_Trecho da página_.
Tuesday, August 25, 2020

O ardina


Quando cheguei a Newark, em 1984, meu primeiro emprego foi em uma padaria da Ferry Street. 

O salário era de 140 dólares semanais para fazer pastéis de nata, aquela maravilha lusitana que no Brasil é chamada de pastéis de Belém.
Aprendi rapidinho, graças à boa vontade de um senhor madeirense, que escreveu em um pedaço de papel de pão as medidas exatas de açúcar, leite e gema de ovos.
Como eu não tinha lugar para morar, dormi algumas noites em cima dos sacos de trigo, escondido no porão do estabelecimento. 
Quando fui descoberto, recebi um ultimato do proprietário, que me deu três dias para arrumar um pouso ou perderia o emprego.
Nos horários de almoço, eu costumava buscar abrigo em uma livraria das Cinco Esquinas.
Lá eu passava os momentos de folga folheando Fernando Pessoa e Florbela Espanca sem comprar absolutamente nada. 
Foi lá que conheci Sebastião Bento, dono de uma rádio que funcionava por cabo telefônico - tente explicar isto a um adolescente de hoje -  diretamente de Portugal. Ele era o rei do futebol por aqui.
Em dias de jogos do campeonato lusitano, uma pequena multidão de patrícios se acotovelava em vários pontos da Ferry Street, escutando sair dos alto-falantes instalados nas marquises aquilo que chamavam de "relato da bola". 
A boa e velha transmissão radiofônica de uma partida de futebol ganhava para mim uma nova conotação.
Sebastião Bento se apiedou da minha história - contada pela dona da livraria - e me levou ao Campino's, um restaurante de comida ibérica na Jabez Street. Eles estavam precisando de um lava-pratos.
Não consegui um quarto para dormir, mas arranjei outro emprego. 
Lá eu ganharia 220 dólares semanais, trabalharia uma média de 13 horas por dia, folgaria às quintas-feiras e comeria de graça.
Já no primeiro dia fiz amizade com Franklin Ferreira, um aveirense que vivera por 17 anos no Brasil e tinha até carteirinha de sócio da Portuguesa de Desportos.

_Registros de uma coleção_.
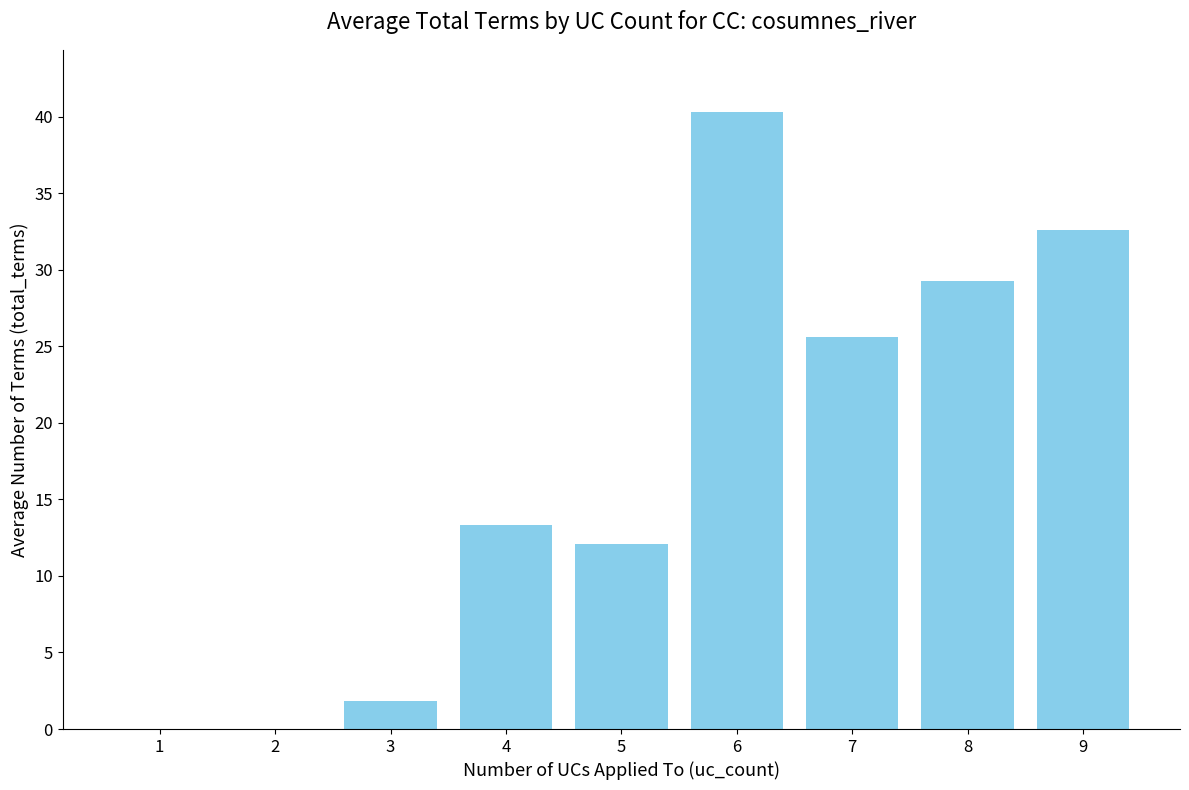

What is the sum of the values at 6 and 7?

65.9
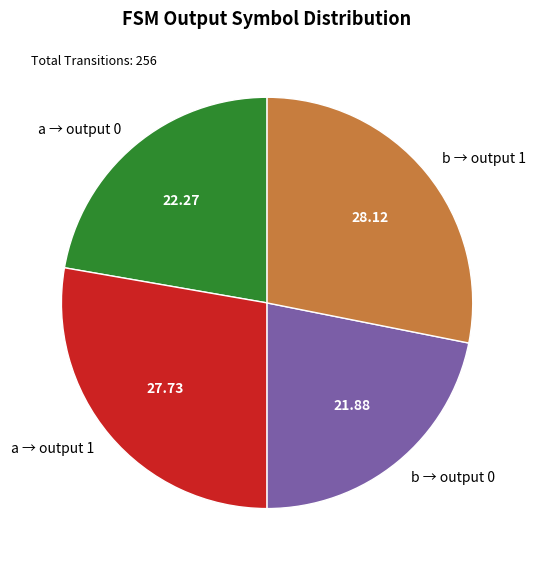

Combined, do a → output 1 and b → output 1 account for over 50%?

Yes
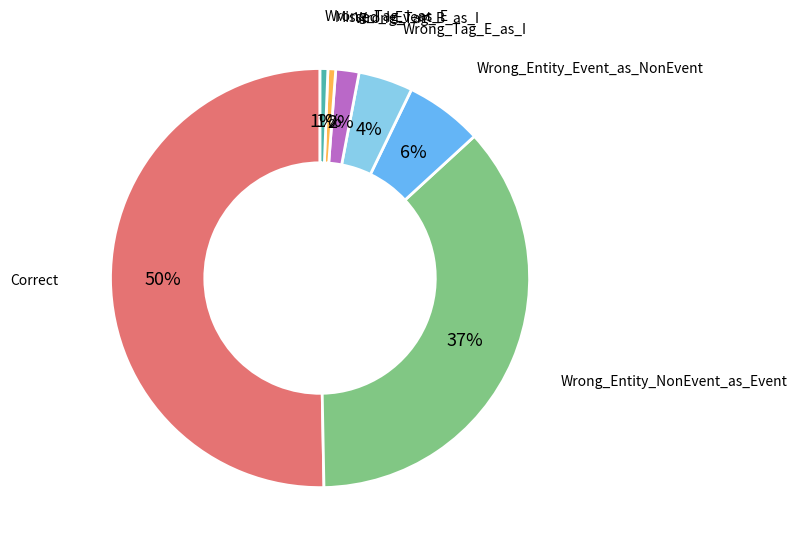

To the nearest percent, what percentage of the pie is Correct?

50%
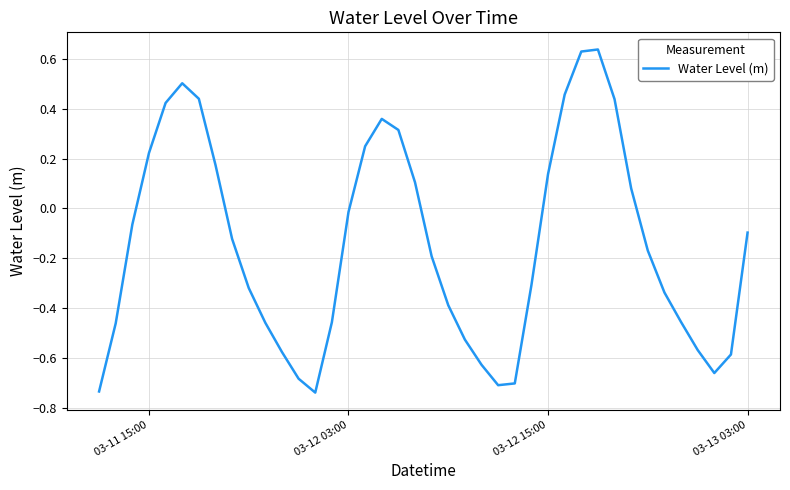

What is the difference between the maximum and minimum values?

1.4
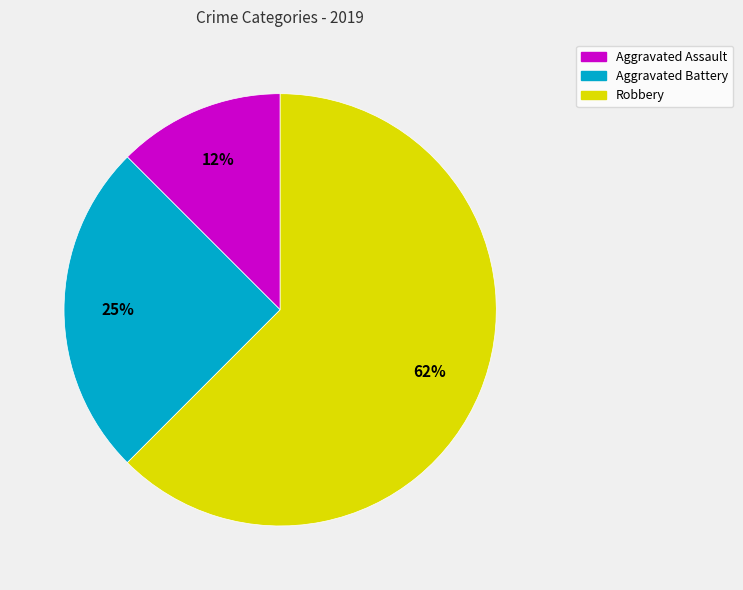

Which category accounts for the majority?

Robbery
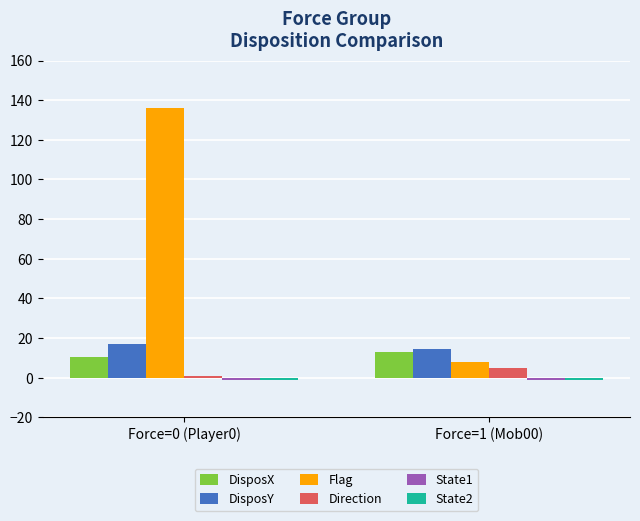

Where does the Flag series first go above 136?

Force=0 (Player0)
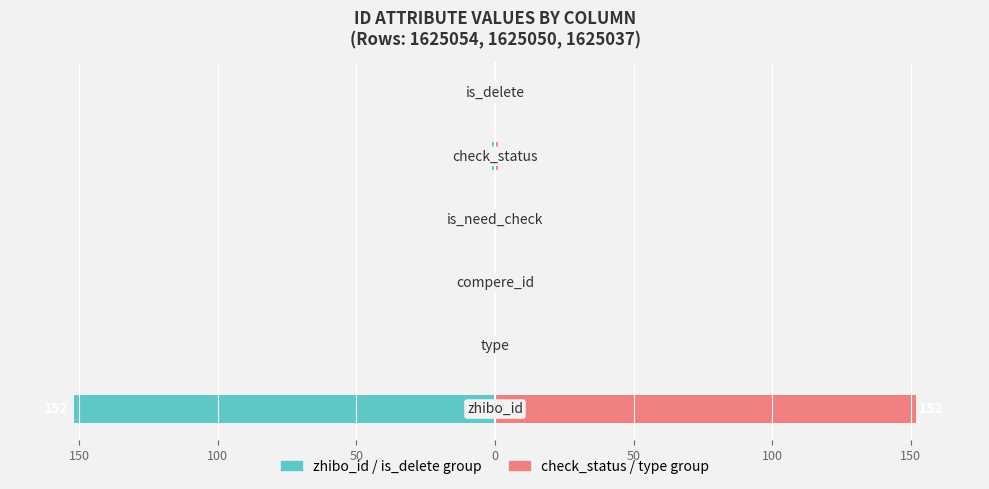

How many values in zhibo_id / is_delete group are below zero?

2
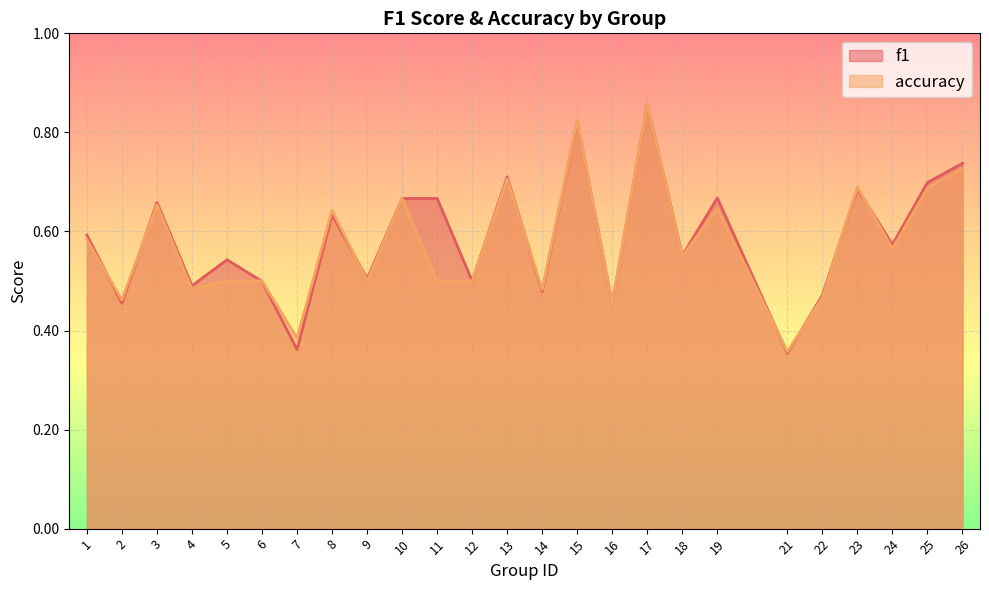

Reading right to left, what are all the values shown in this chart?

f1: 26=0.7	25=0.7	24=0.6	23=0.7	22=0.5	21=0.4	19=0.7	18=0.6	17=0.9	16=0.5	15=0.8	14=0.5	13=0.7	12=0.5	11=0.7	10=0.7	9=0.5	8=0.6	7=0.4	6=0.5	5=0.5	4=0.5	3=0.7	2=0.5	1=0.6
accuracy: 26=0.7	25=0.7	24=0.6	23=0.7	22=0.5	21=0.4	19=0.6	18=0.6	17=0.9	16=0.5	15=0.8	14=0.5	13=0.7	12=0.5	11=0.5	10=0.7	9=0.5	8=0.6	7=0.4	6=0.5	5=0.5	4=0.5	3=0.7	2=0.5	1=0.6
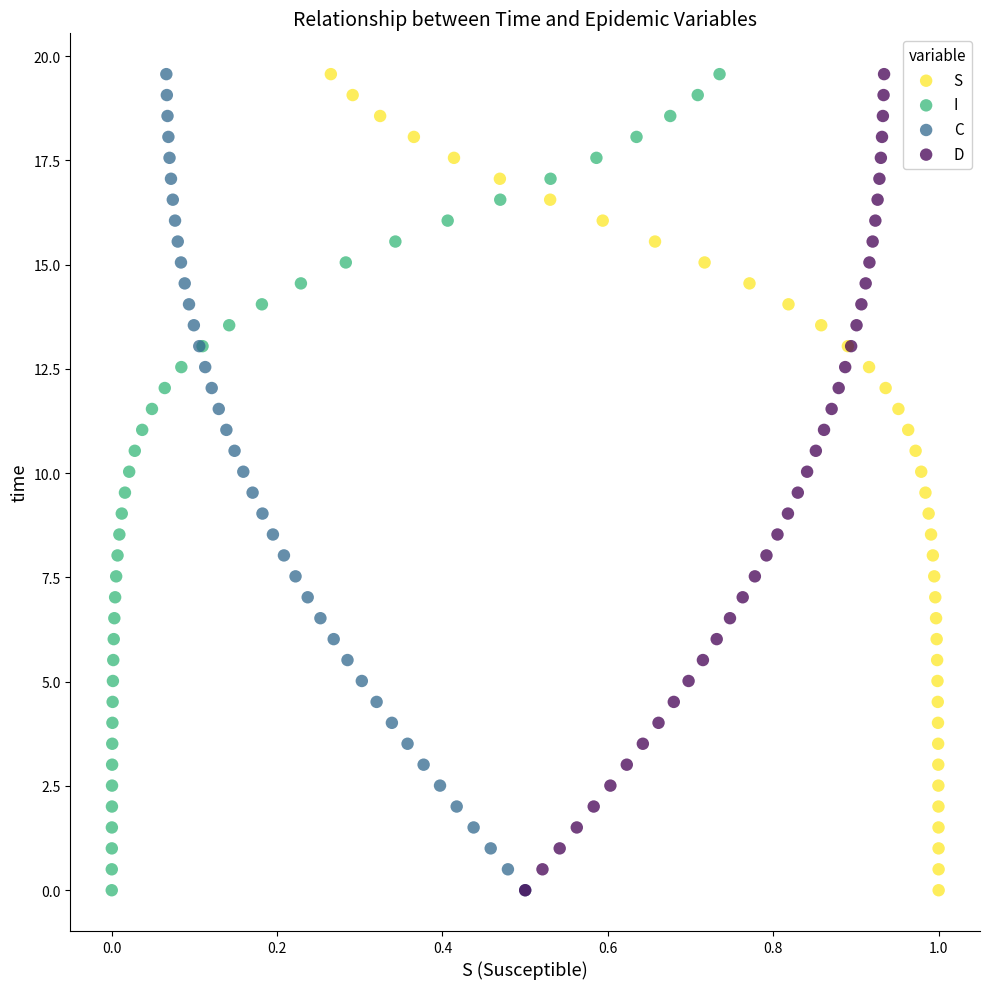

What are all the series names shown in the legend?

S, I, C, D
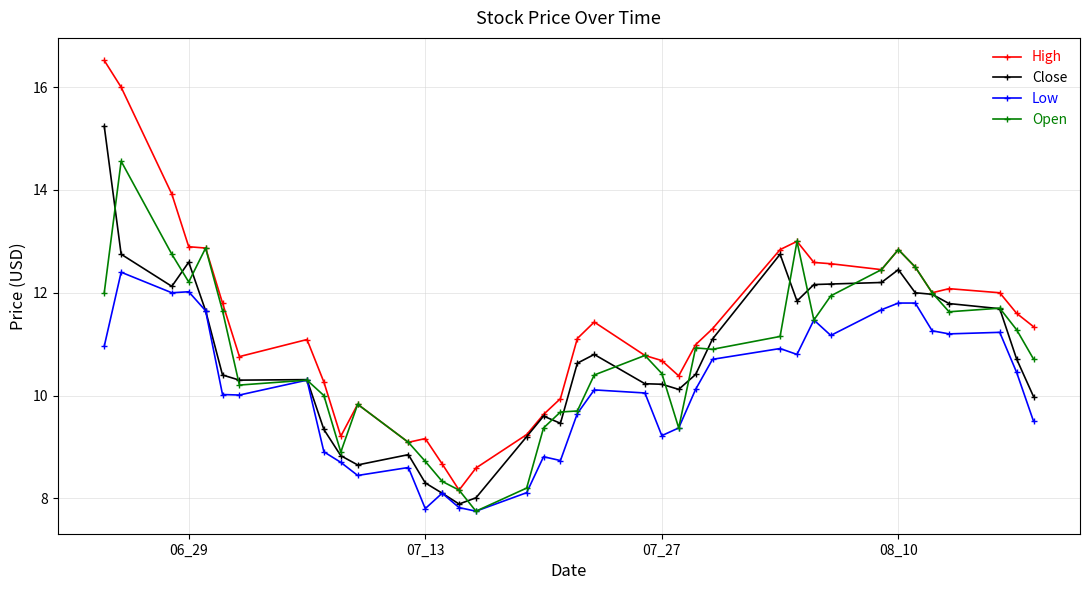

What is the value of the Low point at the 19th from the left?

8.7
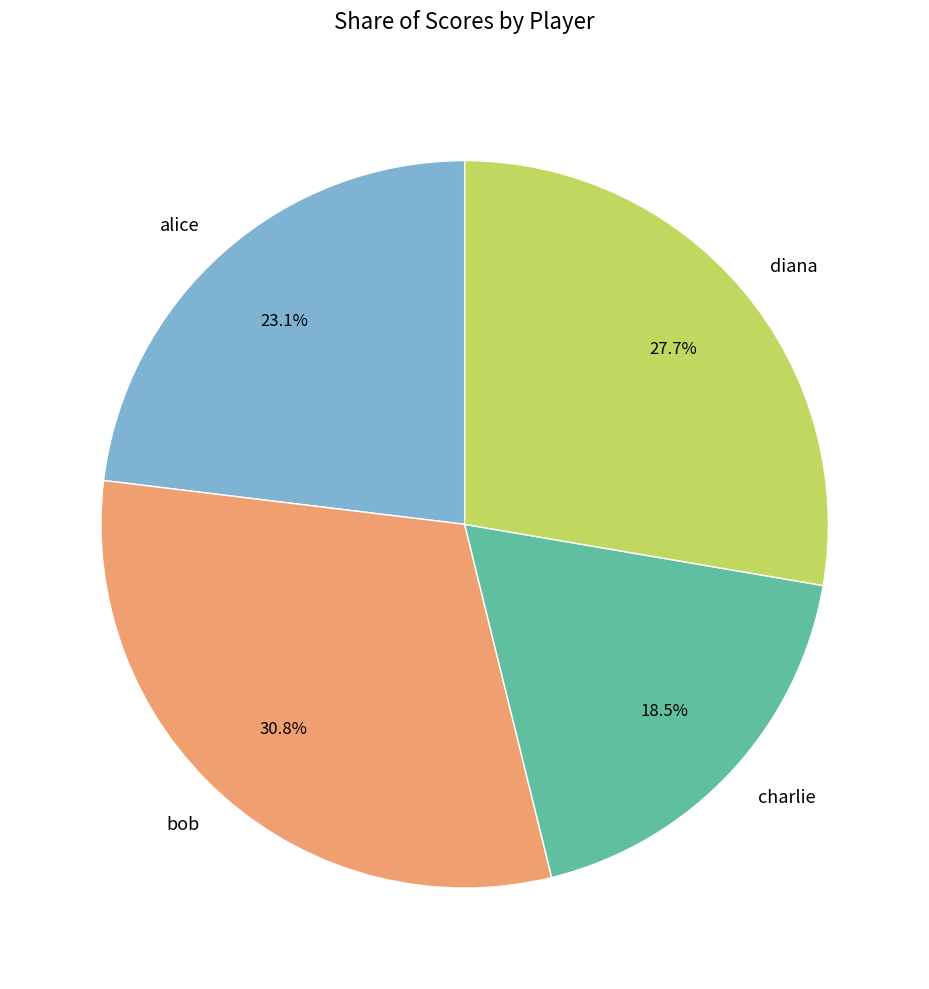

What is the ratio of the value at bob to the value at diana?

1.1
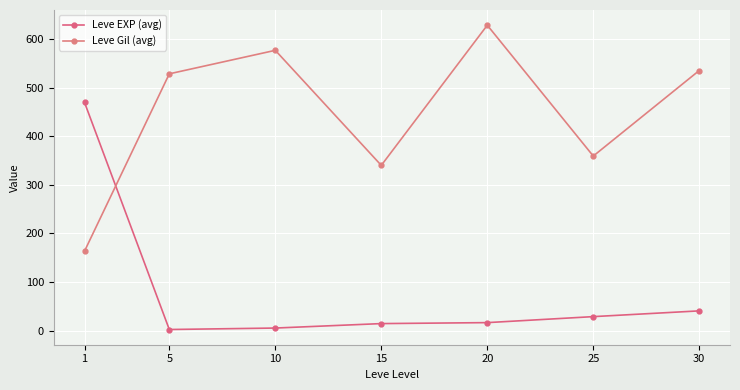

What is the lowest value of the Leve Gil (avg) series?

163.5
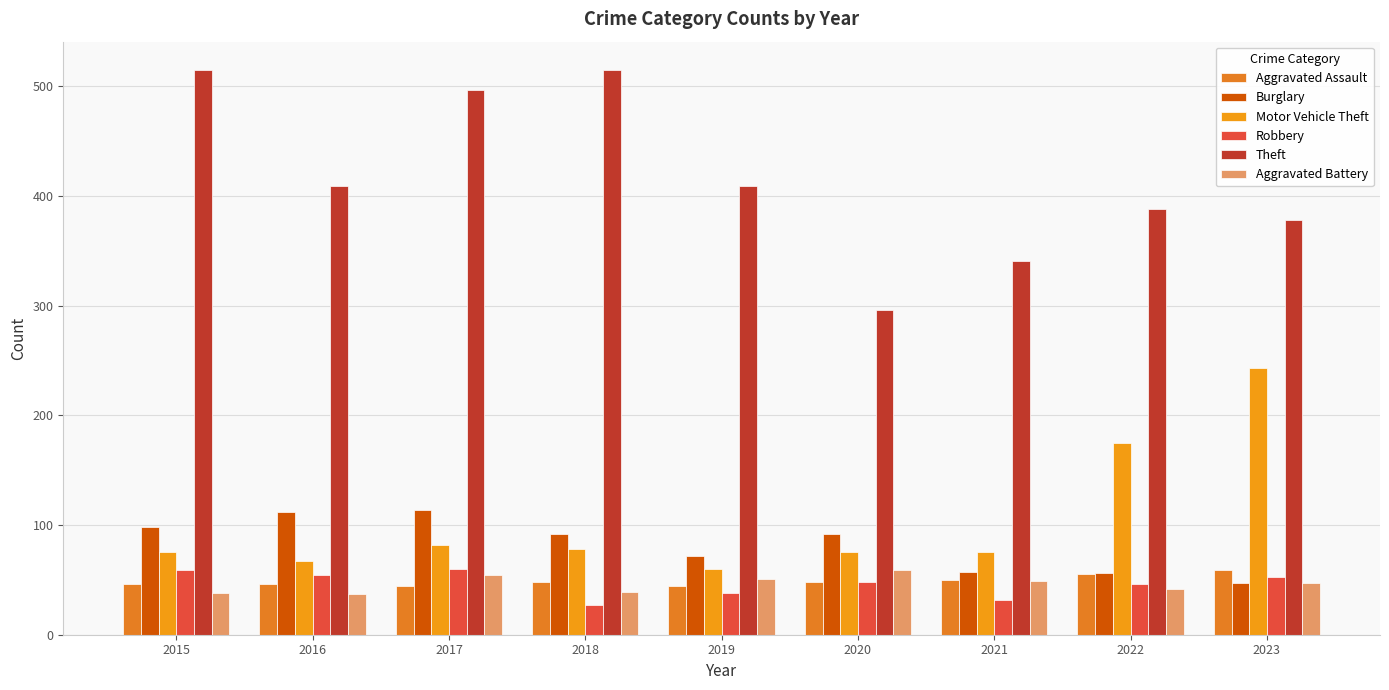

What is the spread (max minus min) of values at 2016?

372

_Tarefa proposta_.
Dê sequência ao relato sobre os primeiros empregos em Newark, começando logo após a última frase apresentada.

_Espaço para resposta_.
Franklyn me tomou pelo braço após o horário de movimento e levou a uma senhora que alugava quartos na Wilson Avenue.
Por 17 dólares semanais eu havia, finalmente, achado um lugar para descansar os ossos e me lavar. 
Visivelmente 'prescrito', fazia uma semana que aquele aprendiz de lava-prato não tomava um banho.
O Campino's tinha um salão de festas com capacidade para 600 pessoas e teria, já na minha "estreia", um jantar-show com Roberto Leal, cantor transmontano que vivia em São Paulo e ganhava fortunas se apresentando nas comunidades lusas espalhadas pelo mundo.
Nunca vi tanta louça na vida, mas o esforço foi amenizado pelo som abafado que vinha do salão. 
A voz do cantor que eu tanto detestava quando o ouvia nas rádios - ou via nos programas do Silvio Santos - me arrepiara por inteiro.
Com saudade de casa, derramei lágrimas legítimas, principalmente durante a introdução de "Bate o Pé", um de seus maiores sucessos. 
Admirador de Chico Buarque e Tom Jobim, confesso que os traí.

Nunca vou me esquecer da generosidade do Franklin, nem dos enormes desafios que tive que superar pela promessa de um green card.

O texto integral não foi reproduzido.